Unix Timestamp — Off-by-One Day in UTC vs Local

webdev unix-timestamp timezone datetime tools

Support says the webinar is “on the 15th.” The database says 1718496000. In Tokyo it formats as the 16th. In New York it is still the 15th evening. Nobody changed the event — someone mixed instant storage with calendar language.

Timestamps are instants, not wall clocks

Unix time counts elapsed time since the epoch in UTC. It does not know “Japan” or “Eastern.” When you print it, you choose a zone:

const ts = 1718496000; // seconds
new Date(ts * 1000).toISOString();           // always UTC
new Date(ts * 1000).toString();              // local machine zone

The bug is rarely “Unix is wrong.” The bug is parsing "2024-06-16" as local midnight, converting to epoch, then displaying in another zone.

Seconds vs milliseconds

SourceTypical unitDigit length (2020s)
Many APIs / PHPseconds10
JavaScript Date.now()milliseconds13
Some Java/Android APIsmilliseconds13
// Wrong: treat ms as seconds → year ~56000
new Date(Date.now()).toISOString(); // accidental if you forgot Date.now is already ms

// Wrong: seconds passed to Date as ms → 1970 + a few weeks
new Date(1718496000).toISOString();

When debugging, convert explicitly and label the unit in logs: ts_sec vs ts_ms.

The midnight trap

Product asks: “Store the user’s selected day.” That is a civil date, not an instant.
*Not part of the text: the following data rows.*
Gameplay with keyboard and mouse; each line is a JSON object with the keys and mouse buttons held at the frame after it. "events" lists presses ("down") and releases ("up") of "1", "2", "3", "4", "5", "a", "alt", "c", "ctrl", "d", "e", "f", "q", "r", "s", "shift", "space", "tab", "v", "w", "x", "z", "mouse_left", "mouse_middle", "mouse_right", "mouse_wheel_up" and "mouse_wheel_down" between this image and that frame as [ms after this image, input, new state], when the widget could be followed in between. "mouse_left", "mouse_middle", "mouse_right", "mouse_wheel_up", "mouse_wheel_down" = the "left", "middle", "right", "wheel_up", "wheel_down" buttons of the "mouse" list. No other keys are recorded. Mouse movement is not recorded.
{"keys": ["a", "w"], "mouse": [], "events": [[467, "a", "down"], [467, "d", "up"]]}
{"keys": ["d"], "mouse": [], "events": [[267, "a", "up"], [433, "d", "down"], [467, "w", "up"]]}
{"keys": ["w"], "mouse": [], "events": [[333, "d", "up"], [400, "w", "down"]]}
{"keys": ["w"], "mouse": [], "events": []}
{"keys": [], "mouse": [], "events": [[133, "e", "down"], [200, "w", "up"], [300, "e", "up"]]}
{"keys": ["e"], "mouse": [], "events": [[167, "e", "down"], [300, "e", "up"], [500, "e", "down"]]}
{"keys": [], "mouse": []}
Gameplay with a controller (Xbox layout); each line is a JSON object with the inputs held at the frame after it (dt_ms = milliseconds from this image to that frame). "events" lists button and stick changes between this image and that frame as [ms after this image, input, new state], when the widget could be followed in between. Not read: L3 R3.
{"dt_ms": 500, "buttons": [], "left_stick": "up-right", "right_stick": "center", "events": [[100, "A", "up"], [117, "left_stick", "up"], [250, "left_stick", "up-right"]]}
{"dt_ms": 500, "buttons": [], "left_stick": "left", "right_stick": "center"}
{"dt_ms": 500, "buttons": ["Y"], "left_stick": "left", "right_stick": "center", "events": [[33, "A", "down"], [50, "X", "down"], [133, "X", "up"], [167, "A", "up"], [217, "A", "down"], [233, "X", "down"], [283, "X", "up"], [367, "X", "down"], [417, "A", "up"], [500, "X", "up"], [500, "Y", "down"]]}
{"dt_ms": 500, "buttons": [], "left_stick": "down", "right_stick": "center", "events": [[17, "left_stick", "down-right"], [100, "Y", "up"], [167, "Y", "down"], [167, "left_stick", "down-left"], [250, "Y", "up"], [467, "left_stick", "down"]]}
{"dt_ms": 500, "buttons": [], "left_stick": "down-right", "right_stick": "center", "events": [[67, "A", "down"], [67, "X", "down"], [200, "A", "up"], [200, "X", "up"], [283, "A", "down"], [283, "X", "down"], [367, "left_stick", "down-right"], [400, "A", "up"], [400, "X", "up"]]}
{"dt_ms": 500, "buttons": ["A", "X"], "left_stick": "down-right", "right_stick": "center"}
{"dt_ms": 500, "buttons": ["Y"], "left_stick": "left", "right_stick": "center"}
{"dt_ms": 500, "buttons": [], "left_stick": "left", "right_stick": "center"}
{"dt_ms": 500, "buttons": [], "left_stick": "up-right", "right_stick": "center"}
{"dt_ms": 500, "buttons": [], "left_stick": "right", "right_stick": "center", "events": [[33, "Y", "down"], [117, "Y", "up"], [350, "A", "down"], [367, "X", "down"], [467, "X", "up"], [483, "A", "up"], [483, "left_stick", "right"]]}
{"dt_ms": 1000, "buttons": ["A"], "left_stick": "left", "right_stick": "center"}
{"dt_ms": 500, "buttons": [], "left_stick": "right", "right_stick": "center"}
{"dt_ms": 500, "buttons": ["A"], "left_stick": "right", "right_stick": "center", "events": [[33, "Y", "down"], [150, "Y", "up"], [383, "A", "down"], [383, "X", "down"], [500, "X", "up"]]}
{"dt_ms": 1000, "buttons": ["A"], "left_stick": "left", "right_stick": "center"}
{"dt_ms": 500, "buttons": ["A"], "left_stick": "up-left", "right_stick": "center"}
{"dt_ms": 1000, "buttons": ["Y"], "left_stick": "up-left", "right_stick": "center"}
Options:

  1. Store YYYY-MM-DD as a date type (Postgres date) and never convert through local midnight.
  2. Store an instant that means “start of day in zone X” and always carry the zone name (America/New_York).
  3. Store UTC midnight of that date only if everyone agrees the date is a UTC date (rare for consumer UX).
User in US picks June 16
→ wrong: Date.parse("2024-06-16") in a US browser (local midnight)
→ send epoch to API
→ Japan admin UI formats in JST → June 16 afternoon or June 17

Same epoch, different calendar labels. Align on whether the business cares about a day-in-timezone or an absolute meeting time.

A debugging sequence that converges

  1. Print the raw number and count digits (sec vs ms).
  2. Convert with a Unix timestamp converter showing UTC and a chosen local zone side by side.
  3. Check the writer: did it use getTimezoneOffset(), toISOString(), or a library with an explicit IANA zone?
  4. Check the reader: is the UI using toLocaleString without options, or Intl with timeZone set?
  5. Fix one layer — prefer storing UTC instants for events, and civil dates for birthday-like fields.

Library notes without dogma

  • Luxon / Temporal (where available) — force you to name zones; fewer silent local assumptions.
  • Bare Date — fine if every call site is reviewed for UTC vs local methods (getUTC* vs get*).
  • Cron and “run at midnight” — always specify the zone in the scheduler; “server local” changes when you move regions.

What to put in the API contract

Document one of:

  • event_at: RFC 3339 string with Z or offset
  • event_at_ms: integer epoch milliseconds UTC
  • calendar_day: YYYY-MM-DD plus timezone for interpretation

Ambiguous "2024-06-16T00:00:00" without offset is how off-by-one-day tickets are born. Name the unit, name the zone at the boundary, and use a converter when two systems disagree — the math is simple once you stop treating timestamps as “dates with timezones baked in.”